It's all about the top end performance.
What can be done if the performance needed is greater than the best card available can offer? Right, using two of them, and that's the whole idea of SLI, adding another card to satisfy demand. Quite the same reason why in the mid 90s dual socket workstations kept popping up to satisfy the demand for power, despite the inability of most software to use more than one core.
It's difficult to support.
No. It isn't. Or better, not more complex than any advanced feature.
Buying 2 graphics cards of the most current generation is very expensive and doesn't have a good price-to-performance ratio.
Of course not. Buying at the top end performance never gives a good performance per money ratio. This is already true when buying a graphics card alone. A top end NVIDIA RTX 3090 is about three times as expensive as a RTX 3070, but gives only about 50% more. Bang per Buck ratio is never good at the top end. Much like with processors, cars, or anything else. Anyone buying for an optimal BpB ratio, will always end at a middle class CPU/GPU/car. If one needs/wants top end performance, the price will skyrocket in a way that buying two cards is quite within reason.
Buying a current generation card gives you new features and almost always gives similar performance when compared to 2 previous generation cards using SLI.
Sure, if one got time to wait for the next generation (like a few years) to play a game at the resolution his screen can provide and in maximum details, fine - but I'm not sure how many gamer there ever were who would wait a few years before being able to play the newest game.
A fair comparison is only possible within a generation - in fact only within a current offering. Looking at that you'll note that low to mid range models (*1) will never offer SLI, AFR, Crossfire or alike (*2), as there is more to gain from using a top end card.
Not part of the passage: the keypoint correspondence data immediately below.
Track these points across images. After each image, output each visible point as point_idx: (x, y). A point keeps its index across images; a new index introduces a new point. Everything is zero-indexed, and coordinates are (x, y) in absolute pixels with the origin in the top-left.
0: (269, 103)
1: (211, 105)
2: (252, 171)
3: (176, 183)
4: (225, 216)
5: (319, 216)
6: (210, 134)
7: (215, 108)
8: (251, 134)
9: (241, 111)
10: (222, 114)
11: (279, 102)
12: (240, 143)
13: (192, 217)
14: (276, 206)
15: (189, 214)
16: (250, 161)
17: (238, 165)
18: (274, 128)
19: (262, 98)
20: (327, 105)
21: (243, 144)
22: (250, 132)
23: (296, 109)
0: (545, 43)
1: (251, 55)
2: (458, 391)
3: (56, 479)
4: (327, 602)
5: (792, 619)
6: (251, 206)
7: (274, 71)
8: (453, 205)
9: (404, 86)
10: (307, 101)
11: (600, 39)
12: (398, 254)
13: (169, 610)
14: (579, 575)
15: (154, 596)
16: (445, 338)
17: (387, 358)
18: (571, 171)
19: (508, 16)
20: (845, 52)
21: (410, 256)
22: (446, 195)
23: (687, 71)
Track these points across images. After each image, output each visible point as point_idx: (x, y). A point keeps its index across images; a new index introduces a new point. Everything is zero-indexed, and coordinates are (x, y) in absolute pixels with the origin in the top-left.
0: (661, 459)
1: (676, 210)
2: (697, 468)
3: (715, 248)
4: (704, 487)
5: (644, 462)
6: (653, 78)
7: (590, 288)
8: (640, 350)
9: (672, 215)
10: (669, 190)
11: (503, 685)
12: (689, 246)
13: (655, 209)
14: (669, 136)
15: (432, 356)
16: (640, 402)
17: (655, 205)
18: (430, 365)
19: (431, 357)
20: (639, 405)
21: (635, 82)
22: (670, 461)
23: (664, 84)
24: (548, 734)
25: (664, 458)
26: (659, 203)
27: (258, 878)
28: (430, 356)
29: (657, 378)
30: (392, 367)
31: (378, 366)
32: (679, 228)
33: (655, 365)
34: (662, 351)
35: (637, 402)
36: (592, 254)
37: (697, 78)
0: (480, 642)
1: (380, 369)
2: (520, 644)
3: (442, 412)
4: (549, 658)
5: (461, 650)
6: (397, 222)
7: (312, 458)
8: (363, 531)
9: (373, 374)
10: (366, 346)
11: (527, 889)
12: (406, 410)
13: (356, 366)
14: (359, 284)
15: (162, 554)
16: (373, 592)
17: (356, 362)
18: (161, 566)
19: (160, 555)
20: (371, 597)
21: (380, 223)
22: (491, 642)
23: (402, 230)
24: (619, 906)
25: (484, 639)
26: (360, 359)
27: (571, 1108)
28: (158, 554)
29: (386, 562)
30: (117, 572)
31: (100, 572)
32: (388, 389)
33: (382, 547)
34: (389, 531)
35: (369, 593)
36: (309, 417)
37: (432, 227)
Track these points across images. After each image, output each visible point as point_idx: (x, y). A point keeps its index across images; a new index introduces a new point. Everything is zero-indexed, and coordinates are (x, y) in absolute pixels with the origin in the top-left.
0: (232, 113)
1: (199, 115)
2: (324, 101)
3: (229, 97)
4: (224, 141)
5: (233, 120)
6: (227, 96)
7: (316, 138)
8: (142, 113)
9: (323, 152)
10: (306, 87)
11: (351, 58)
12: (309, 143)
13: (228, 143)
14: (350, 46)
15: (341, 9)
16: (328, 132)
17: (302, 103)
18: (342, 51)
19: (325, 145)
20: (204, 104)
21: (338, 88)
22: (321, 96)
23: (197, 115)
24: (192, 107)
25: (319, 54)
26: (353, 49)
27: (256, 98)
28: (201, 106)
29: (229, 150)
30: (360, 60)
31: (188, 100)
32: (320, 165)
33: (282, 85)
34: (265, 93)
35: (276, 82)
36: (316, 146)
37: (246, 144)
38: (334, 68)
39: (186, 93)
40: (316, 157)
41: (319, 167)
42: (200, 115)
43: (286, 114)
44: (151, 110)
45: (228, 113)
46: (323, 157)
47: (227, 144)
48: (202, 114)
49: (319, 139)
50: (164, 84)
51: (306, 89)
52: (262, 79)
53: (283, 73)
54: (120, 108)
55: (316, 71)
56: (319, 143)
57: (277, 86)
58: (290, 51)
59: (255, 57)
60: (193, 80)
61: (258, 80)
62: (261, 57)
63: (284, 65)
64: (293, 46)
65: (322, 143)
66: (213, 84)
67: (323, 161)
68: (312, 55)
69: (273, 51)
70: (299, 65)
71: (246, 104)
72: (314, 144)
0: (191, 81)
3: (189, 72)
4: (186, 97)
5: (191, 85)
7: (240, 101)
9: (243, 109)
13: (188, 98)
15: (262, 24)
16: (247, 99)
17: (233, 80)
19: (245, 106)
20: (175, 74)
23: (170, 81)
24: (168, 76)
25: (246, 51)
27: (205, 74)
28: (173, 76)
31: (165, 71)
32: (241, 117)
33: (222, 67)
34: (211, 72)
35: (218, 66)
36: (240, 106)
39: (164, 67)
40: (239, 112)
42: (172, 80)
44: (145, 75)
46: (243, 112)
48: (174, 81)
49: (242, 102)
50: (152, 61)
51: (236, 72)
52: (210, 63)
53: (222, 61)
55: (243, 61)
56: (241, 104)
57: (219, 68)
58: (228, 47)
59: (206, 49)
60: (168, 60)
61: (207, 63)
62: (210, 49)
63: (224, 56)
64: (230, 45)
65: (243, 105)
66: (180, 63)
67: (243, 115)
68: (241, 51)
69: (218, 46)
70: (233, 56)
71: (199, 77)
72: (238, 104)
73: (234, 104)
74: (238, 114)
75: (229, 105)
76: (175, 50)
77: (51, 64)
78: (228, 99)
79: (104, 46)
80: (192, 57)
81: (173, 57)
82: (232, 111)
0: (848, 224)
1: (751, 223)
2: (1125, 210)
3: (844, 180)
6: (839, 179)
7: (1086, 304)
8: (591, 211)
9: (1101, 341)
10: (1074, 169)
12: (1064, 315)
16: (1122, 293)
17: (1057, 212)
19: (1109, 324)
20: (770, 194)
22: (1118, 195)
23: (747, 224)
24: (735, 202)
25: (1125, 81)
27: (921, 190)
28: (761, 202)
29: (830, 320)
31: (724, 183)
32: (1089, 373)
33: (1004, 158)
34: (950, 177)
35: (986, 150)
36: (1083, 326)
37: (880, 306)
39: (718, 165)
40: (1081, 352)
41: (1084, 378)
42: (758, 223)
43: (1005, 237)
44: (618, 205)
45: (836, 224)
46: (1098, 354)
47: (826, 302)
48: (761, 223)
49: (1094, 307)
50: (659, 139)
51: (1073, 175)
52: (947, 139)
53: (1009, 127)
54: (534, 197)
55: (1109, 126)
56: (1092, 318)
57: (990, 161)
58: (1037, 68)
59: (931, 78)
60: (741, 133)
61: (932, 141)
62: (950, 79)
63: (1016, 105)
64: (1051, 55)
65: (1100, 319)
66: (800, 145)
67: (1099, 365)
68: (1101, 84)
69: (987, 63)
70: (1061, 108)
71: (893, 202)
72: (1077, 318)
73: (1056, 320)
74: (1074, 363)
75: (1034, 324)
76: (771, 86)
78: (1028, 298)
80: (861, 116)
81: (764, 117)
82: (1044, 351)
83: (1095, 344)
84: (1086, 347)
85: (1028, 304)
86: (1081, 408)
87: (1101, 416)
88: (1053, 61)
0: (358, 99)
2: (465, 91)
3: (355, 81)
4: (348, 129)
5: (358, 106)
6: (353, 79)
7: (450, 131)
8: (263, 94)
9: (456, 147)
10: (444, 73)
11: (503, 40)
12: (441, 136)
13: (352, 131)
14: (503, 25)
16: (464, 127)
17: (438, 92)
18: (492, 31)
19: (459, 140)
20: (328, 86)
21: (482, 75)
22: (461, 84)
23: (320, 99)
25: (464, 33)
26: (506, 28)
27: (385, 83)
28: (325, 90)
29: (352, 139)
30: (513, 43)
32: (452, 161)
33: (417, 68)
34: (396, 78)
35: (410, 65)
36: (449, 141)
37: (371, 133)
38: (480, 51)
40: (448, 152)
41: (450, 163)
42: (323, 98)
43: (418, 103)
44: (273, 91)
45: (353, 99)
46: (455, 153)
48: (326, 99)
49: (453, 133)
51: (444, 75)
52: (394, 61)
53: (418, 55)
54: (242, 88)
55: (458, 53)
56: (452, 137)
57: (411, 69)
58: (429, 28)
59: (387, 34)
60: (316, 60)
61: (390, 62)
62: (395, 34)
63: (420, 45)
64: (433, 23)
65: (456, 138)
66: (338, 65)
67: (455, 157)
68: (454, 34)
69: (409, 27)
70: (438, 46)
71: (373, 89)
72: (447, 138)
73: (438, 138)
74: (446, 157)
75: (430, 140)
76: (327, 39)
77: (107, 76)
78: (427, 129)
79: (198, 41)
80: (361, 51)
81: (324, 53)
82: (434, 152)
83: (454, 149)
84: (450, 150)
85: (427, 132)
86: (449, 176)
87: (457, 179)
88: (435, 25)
Only when a top end card can not supply a required performance coupling them makes sense.
It feels as if the question is written in hindsight with all past options available and no real need for improvement. It hasn't always been that.
It seems to me that these reasons should have also applied back when SLI was introduced.
I dare you to get some Voodoo or early GeForce card and install a 2000s. Compared to these games Lego bricks are high resolution. Graphic cards were far from being able to display what game designers wanted in simple triangles - not to mention higher functions.
And that's why 3dfx developed SLI - coupling multiple chips (2 or 4) on a card to increase performance to satisfy needs by games. Since then development has gone a long way and GPUs did speed up way past a point that is needed to generate even most complex scenes.
If that's the case, then why was SLI for gaming introduced and supported in the first place?
Triangles, Triangles, Triangles.
It allowed more detailed content.
Why did it last so long?
Because there was such a long way for GPUs to deliver a performance sufficient to give a level of detail that is sufficient to display content in a way that closes in to natural.
Finally, what changed to cause it to fall out of favor?
In the game area mostly because, as said, detail level reached a point were adding more doesn't result in much better rendering, so requirements from game designers no longer have to be cut down to fit existing cards.
On a technical level SLI became obsolete with the availability of (local) busses fast enough to exchange abstract data between GPUs instead of linking and joining partitial rendered screens.
*1 - If they did, it's usually to support buyers interested more in bragging not top performance.
*2 - SLI being either 3dfx Scan Line Interleave (~1998) or Nvidia's Scalable Link Interface (~2005). AFR is alternate Frame Rendering of ATI, while CrossFire is it's later (meaningless) name to have GPU chips working on the same result. Nowadays it got replaced by high speed links.